▶ _Required work_: Rewrite the lines below, changing each "common name" to "vernacular name" and keeping everything else the same.

▶ _Task input_:
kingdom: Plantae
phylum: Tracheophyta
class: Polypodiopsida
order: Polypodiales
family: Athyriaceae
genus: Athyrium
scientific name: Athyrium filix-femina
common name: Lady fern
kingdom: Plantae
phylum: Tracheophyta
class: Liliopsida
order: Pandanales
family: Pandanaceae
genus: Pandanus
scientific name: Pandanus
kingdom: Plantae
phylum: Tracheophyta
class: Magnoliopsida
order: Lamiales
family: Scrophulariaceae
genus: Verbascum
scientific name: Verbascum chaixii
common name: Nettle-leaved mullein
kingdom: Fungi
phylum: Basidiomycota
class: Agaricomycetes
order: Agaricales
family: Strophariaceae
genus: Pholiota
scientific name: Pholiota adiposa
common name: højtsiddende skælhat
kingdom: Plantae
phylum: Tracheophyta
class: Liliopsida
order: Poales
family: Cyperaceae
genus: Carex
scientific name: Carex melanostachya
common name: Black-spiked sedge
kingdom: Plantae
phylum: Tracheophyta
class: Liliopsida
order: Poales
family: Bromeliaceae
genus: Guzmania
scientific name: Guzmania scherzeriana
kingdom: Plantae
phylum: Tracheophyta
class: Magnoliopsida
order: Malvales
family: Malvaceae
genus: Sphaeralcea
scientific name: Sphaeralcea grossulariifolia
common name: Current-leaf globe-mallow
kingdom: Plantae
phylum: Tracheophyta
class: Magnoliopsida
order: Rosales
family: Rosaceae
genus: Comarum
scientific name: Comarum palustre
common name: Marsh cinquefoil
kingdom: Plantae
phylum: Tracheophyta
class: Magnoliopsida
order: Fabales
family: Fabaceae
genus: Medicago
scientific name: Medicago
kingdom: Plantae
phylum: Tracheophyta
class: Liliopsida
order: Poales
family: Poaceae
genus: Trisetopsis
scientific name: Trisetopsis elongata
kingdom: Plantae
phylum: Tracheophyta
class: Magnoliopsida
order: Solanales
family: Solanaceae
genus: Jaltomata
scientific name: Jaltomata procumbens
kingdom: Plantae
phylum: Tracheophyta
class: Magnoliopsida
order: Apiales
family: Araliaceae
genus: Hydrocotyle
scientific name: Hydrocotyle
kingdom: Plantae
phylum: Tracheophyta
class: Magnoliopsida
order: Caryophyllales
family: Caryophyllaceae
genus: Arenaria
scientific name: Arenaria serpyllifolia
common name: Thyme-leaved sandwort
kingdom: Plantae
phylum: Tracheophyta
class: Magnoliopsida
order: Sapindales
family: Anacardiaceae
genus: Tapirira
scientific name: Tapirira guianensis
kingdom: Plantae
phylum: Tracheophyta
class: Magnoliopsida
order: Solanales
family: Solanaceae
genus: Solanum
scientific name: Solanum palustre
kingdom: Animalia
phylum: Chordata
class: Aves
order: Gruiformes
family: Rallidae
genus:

▶ _Result of this exercise_:
kingdom: Plantae
phylum: Tracheophyta
class: Polypodiopsida
order: Polypodiales
family: Athyriaceae
genus: Athyrium
scientific name: Athyrium filix-femina
vernacular name: Lady fern
kingdom: Plantae
phylum: Tracheophyta
class: Liliopsida
order: Pandanales
family: Pandanaceae
genus: Pandanus
scientific name: Pandanus
kingdom: Plantae
phylum: Tracheophyta
class: Magnoliopsida
order: Lamiales
family: Scrophulariaceae
genus: Verbascum
scientific name: Verbascum chaixii
vernacular name: Nettle-leaved mullein
kingdom: Fungi
phylum: Basidiomycota
class: Agaricomycetes
order: Agaricales
family: Strophariaceae
genus: Pholiota
scientific name: Pholiota adiposa
vernacular name: højtsiddende skælhat
kingdom: Plantae
phylum: Tracheophyta
class: Liliopsida
order: Poales
family: Cyperaceae
genus: Carex
scientific name: Carex melanostachya
vernacular name: Black-spiked sedge
kingdom: Plantae
phylum: Tracheophyta
class: Liliopsida
order: Poales
family: Bromeliaceae
genus: Guzmania
scientific name: Guzmania scherzeriana
kingdom: Plantae
phylum: Tracheophyta
class: Magnoliopsida
order: Malvales
family: Malvaceae
genus: Sphaeralcea
scientific name: Sphaeralcea grossulariifolia
vernacular name: Current-leaf globe-mallow
kingdom: Plantae
phylum: Tracheophyta
class: Magnoliopsida
order: Rosales
family: Rosaceae
genus: Comarum
scientific name: Comarum palustre
vernacular name: Marsh cinquefoil
kingdom: Plantae
phylum: Tracheophyta
class: Magnoliopsida
order: Fabales
family: Fabaceae
genus: Medicago
scientific name: Medicago
kingdom: Plantae
phylum: Tracheophyta
class: Liliopsida
order: Poales
family: Poaceae
genus: Trisetopsis
scientific name: Trisetopsis elongata
kingdom: Plantae
phylum: Tracheophyta
class: Magnoliopsida
order: Solanales
family: Solanaceae
genus: Jaltomata
scientific name: Jaltomata procumbens
kingdom: Plantae
phylum: Tracheophyta
class: Magnoliopsida
order: Apiales
family: Araliaceae
genus: Hydrocotyle
scientific name: Hydrocotyle
kingdom: Plantae
phylum: Tracheophyta
class: Magnoliopsida
order: Caryophyllales
family: Caryophyllaceae
genus: Arenaria
scientific name: Arenaria serpyllifolia
vernacular name: Thyme-leaved sandwort
kingdom: Plantae
phylum: Tracheophyta
class: Magnoliopsida
order: Sapindales
family: Anacardiaceae
genus: Tapirira
scientific name: Tapirira guianensis
kingdom: Plantae
phylum: Tracheophyta
class: Magnoliopsida
order: Solanales
family: Solanaceae
genus: Solanum
scientific name: Solanum palustre
kingdom: Animalia
phylum: Chordata
class: Aves
order: Gruiformes
family: Rallidae
genus:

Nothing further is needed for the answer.